In re the Claim of Dailey

Appeal from a decision of the Unemployment Insurance Appeal Board, filed December 16, 1981, which ruled that claimant was ineligible to receive unemployment benefits during the summer recess between successive academic years because he had a reasonable assurance of continuing to perform such services in the next academic year (Labor Law, § 590, subd 10). During the school year ending June 19,1981, claimant, a certified school social worker, had been employed in *1038that capacity by the Wayne Finger Lakes Board of Cooperative Educational Services to provide social services to two school districts. Earlier that month he had been approved, and accepted an appointment, for the 1981-1982 academic year as a school social worker in the Victor Central School District, one of the two districts he had been serving. Claimant contends that the counseling and consultation he furnishes is dissimilar from that provided by certified teachers, and, therefore, is not instructional in nature; hence he has been improperly found ineligible to receive benefits. We affirm.

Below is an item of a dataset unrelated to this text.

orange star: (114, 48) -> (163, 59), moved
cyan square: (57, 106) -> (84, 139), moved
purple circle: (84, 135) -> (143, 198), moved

Given the admitted fact that the services claimant rendered consisted of counseling students, from kindergarten through twelfth grade, regarding school-related problems which interfered with the students’ learning process, and referrals to him of students for counseling were generally made by the school’s personnel, we cannot say that the board’s conclusion that those services were “instructional” is either unsupported by the' evidence or irrational. Furthermore, we note that even if claimant’s services be viewed as noninstructional, he still would be ineligible for benefits by virtue of subdivision 11 of section 590 of the Labor Law (see Matter of La Mountain [Westport Cent. School Dist. Ross], 51 NY2d 318). Decision affirmed, without costs. Sweeney, J. P., Main, Mikoll, Yesawich, Jr., and Levine, JJ., concur.